:: MATERIAL FOR THIS EXERCISE ::

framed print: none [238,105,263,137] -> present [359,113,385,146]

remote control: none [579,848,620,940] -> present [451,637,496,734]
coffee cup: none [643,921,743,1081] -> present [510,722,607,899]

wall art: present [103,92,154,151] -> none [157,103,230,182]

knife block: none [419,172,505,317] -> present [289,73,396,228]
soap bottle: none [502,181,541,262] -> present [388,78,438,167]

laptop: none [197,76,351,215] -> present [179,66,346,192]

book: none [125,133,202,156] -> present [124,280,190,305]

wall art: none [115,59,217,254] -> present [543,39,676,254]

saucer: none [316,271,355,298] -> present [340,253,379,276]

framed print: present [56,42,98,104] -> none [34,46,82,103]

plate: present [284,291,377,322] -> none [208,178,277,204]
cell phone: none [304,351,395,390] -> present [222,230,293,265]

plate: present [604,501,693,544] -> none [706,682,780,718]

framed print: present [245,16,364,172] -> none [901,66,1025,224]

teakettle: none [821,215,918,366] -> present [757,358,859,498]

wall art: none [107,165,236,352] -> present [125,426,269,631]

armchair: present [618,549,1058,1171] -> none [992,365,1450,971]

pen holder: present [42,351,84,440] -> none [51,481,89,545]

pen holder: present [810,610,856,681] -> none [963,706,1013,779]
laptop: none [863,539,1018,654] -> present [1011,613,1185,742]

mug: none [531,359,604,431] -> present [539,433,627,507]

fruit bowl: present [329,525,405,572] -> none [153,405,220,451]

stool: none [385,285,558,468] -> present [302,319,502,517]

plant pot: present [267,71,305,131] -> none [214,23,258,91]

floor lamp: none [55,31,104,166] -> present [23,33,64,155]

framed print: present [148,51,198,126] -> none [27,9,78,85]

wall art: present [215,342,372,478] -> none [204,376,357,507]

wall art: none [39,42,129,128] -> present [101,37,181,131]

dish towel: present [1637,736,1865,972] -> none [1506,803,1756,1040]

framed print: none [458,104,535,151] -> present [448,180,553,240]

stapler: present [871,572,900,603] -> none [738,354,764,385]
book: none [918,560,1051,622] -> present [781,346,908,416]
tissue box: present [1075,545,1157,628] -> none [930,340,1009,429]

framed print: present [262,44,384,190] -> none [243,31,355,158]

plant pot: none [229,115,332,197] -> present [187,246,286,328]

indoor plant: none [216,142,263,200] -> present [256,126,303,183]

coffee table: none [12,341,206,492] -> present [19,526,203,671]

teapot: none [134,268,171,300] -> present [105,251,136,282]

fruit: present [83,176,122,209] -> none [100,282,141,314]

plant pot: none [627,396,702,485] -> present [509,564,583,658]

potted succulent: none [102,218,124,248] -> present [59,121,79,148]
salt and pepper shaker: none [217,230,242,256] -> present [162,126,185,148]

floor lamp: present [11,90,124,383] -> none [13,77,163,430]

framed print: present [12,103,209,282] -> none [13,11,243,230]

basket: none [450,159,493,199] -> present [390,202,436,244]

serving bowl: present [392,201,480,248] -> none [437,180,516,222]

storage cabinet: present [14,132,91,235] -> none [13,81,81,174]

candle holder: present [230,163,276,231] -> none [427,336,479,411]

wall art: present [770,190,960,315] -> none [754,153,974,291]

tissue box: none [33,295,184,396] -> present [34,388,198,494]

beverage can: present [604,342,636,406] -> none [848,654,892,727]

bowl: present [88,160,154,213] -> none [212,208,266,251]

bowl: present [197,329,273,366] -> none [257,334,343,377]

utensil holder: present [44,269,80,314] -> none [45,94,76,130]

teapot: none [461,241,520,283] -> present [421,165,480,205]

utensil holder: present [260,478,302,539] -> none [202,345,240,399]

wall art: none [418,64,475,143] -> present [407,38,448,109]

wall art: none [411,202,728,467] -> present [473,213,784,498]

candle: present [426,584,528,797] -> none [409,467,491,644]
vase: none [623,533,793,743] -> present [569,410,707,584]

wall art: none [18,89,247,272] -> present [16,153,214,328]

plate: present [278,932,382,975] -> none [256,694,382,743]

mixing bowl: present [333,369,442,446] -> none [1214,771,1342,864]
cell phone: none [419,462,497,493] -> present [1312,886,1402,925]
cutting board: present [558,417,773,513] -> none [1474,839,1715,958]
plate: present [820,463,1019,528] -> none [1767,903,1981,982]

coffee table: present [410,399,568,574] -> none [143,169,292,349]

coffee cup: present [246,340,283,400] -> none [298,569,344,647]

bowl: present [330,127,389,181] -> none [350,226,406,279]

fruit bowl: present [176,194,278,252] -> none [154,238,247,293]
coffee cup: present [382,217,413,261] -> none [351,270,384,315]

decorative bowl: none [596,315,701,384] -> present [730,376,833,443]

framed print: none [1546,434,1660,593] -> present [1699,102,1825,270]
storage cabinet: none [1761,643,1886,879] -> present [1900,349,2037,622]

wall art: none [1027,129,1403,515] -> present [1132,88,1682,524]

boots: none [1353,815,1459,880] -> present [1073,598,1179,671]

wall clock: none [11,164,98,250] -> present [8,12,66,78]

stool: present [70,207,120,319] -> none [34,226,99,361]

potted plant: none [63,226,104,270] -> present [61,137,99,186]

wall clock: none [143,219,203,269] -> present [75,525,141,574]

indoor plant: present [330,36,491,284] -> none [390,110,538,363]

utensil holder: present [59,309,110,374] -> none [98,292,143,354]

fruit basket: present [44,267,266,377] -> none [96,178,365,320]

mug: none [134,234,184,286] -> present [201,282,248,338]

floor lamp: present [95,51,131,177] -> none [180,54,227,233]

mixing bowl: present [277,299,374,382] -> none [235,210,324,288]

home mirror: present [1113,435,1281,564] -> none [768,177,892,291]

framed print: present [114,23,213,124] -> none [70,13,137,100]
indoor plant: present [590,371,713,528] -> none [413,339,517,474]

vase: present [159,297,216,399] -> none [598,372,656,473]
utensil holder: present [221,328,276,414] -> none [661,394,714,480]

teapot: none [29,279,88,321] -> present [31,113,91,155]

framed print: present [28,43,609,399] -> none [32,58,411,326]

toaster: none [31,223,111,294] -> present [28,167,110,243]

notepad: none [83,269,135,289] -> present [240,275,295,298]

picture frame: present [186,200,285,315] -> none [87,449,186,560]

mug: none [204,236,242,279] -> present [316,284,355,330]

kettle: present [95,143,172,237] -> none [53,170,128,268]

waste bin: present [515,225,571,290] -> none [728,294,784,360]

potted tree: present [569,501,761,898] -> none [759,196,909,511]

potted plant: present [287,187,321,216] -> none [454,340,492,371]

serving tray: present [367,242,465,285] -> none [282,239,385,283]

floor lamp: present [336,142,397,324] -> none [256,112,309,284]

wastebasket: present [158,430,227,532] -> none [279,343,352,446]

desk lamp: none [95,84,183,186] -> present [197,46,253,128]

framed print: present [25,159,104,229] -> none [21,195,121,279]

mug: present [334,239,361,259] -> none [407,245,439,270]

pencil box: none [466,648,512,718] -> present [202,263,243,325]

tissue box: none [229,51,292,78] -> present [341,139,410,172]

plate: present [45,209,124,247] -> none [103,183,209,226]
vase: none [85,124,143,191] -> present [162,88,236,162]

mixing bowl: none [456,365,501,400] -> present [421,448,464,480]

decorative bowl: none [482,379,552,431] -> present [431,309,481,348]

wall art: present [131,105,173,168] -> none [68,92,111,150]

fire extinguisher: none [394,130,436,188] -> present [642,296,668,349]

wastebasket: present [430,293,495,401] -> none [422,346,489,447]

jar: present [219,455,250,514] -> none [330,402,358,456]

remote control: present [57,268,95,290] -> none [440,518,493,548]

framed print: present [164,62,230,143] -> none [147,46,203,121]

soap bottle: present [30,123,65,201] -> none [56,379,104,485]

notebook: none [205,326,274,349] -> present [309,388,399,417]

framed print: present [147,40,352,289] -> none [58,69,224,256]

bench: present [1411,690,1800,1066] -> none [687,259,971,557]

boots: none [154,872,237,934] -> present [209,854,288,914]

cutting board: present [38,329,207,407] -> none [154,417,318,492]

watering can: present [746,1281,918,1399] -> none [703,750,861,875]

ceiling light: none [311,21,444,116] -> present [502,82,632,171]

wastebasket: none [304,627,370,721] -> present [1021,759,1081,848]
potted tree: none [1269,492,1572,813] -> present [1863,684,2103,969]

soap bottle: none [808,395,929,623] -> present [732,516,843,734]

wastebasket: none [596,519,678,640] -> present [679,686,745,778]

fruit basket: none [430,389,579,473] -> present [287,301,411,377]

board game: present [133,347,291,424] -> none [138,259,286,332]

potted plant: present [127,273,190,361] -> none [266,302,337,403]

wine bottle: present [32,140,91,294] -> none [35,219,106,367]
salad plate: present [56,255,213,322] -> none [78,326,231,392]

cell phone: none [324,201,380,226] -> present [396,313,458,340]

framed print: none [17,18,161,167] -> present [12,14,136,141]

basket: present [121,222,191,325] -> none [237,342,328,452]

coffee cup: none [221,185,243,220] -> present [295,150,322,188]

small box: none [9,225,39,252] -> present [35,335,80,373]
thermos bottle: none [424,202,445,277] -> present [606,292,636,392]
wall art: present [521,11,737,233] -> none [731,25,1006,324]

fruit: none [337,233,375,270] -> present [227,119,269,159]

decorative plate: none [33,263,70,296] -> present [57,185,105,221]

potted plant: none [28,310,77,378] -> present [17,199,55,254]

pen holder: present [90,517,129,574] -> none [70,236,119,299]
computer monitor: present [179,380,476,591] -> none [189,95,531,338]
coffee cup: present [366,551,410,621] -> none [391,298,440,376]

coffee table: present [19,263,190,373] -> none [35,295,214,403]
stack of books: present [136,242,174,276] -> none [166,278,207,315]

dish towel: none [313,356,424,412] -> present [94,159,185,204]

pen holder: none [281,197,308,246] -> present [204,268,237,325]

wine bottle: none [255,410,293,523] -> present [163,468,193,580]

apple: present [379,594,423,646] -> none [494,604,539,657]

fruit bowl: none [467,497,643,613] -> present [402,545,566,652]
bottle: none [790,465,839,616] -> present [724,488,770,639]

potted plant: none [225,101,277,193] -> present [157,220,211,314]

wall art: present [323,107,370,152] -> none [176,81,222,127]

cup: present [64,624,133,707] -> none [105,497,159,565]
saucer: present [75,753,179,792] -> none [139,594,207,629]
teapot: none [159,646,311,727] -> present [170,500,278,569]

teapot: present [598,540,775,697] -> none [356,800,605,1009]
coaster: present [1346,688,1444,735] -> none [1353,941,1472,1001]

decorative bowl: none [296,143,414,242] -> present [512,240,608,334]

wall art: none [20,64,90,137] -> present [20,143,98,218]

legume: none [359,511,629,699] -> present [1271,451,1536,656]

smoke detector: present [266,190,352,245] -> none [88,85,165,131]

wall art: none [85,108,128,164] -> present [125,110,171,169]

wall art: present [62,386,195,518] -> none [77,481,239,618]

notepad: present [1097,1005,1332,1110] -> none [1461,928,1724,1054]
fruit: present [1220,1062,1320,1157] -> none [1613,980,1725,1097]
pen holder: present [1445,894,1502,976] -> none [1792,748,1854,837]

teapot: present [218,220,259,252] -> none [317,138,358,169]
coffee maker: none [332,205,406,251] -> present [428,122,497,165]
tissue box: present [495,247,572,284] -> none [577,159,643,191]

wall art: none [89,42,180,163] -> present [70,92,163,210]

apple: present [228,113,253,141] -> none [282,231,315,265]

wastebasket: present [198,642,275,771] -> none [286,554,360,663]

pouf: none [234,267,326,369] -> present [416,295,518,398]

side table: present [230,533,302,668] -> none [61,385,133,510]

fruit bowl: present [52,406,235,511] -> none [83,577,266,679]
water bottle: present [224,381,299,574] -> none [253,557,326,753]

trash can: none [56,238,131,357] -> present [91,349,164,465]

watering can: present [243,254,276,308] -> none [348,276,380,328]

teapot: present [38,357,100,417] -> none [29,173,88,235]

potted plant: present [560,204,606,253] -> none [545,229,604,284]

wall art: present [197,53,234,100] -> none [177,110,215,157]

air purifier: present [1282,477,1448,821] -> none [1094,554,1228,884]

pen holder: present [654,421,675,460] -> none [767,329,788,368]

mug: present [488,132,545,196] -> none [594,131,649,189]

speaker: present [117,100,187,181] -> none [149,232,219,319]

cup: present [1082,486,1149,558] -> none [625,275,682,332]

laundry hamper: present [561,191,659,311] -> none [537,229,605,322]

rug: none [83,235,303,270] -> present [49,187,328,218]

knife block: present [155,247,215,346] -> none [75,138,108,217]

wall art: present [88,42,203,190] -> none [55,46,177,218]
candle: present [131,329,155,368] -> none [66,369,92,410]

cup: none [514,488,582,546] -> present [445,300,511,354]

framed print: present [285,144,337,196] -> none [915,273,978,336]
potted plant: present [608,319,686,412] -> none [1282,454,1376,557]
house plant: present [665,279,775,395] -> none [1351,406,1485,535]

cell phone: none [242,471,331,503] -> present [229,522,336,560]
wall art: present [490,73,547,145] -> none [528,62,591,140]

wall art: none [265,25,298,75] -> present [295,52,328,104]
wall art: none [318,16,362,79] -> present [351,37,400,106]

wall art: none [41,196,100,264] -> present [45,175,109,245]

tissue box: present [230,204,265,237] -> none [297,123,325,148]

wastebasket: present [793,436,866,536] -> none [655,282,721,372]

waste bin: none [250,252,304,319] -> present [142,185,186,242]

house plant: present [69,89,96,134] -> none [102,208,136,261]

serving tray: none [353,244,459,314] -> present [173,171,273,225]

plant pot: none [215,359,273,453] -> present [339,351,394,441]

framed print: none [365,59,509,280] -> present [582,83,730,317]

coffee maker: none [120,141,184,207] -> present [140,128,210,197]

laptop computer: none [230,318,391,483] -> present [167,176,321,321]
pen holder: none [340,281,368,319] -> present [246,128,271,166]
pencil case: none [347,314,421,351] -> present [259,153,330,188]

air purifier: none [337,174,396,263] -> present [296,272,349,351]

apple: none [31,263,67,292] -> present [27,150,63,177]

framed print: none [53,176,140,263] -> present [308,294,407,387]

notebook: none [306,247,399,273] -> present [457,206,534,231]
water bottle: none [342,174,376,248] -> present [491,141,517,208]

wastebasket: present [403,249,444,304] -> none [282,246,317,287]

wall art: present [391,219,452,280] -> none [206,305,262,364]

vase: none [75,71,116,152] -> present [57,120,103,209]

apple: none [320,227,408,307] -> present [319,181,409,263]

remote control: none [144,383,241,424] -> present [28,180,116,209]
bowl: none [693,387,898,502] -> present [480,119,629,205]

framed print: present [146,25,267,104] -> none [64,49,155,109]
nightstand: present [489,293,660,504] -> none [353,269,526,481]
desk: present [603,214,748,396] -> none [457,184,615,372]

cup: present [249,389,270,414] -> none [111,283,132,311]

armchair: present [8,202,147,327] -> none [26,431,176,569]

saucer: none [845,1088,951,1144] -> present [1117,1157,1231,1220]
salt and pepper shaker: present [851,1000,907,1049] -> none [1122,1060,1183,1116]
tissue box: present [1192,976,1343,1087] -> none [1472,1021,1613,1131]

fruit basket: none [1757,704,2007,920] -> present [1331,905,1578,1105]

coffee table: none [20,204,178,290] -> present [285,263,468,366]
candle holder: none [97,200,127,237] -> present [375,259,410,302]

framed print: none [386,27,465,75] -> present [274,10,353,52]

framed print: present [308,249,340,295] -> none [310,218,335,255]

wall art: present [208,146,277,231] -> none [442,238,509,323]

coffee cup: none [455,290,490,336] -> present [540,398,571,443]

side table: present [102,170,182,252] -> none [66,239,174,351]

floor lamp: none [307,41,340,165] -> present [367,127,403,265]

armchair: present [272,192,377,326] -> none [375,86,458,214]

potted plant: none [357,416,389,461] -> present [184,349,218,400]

:::

● PROBLEM TO SOLVE:
In the listing above, find the line containing "remote control: present" and the line containing "pen holder: present [90,517,129,574]". Output them and every line between, exactly, and nothing else.

● REPLY:
remote control: present [57,268,95,290] -> none [440,518,493,548]

framed print: present [164,62,230,143] -> none [147,46,203,121]

soap bottle: present [30,123,65,201] -> none [56,379,104,485]

notebook: none [205,326,274,349] -> present [309,388,399,417]

framed print: present [147,40,352,289] -> none [58,69,224,256]

bench: present [1411,690,1800,1066] -> none [687,259,971,557]

boots: none [154,872,237,934] -> present [209,854,288,914]

cutting board: present [38,329,207,407] -> none [154,417,318,492]

watering can: present [746,1281,918,1399] -> none [703,750,861,875]

ceiling light: none [311,21,444,116] -> present [502,82,632,171]

wastebasket: none [304,627,370,721] -> present [1021,759,1081,848]
potted tree: none [1269,492,1572,813] -> present [1863,684,2103,969]

soap bottle: none [808,395,929,623] -> present [732,516,843,734]

wastebasket: none [596,519,678,640] -> present [679,686,745,778]

fruit basket: none [430,389,579,473] -> present [287,301,411,377]

board game: present [133,347,291,424] -> none [138,259,286,332]

potted plant: present [127,273,190,361] -> none [266,302,337,403]

wine bottle: present [32,140,91,294] -> none [35,219,106,367]
salad plate: present [56,255,213,322] -> none [78,326,231,392]

cell phone: none [324,201,380,226] -> present [396,313,458,340]

framed print: none [17,18,161,167] -> present [12,14,136,141]

basket: present [121,222,191,325] -> none [237,342,328,452]

coffee cup: none [221,185,243,220] -> present [295,150,322,188]

small box: none [9,225,39,252] -> present [35,335,80,373]
thermos bottle: none [424,202,445,277] -> present [606,292,636,392]
wall art: present [521,11,737,233] -> none [731,25,1006,324]

fruit: none [337,233,375,270] -> present [227,119,269,159]

decorative plate: none [33,263,70,296] -> present [57,185,105,221]

potted plant: none [28,310,77,378] -> present [17,199,55,254]

pen holder: present [90,517,129,574] -> none [70,236,119,299]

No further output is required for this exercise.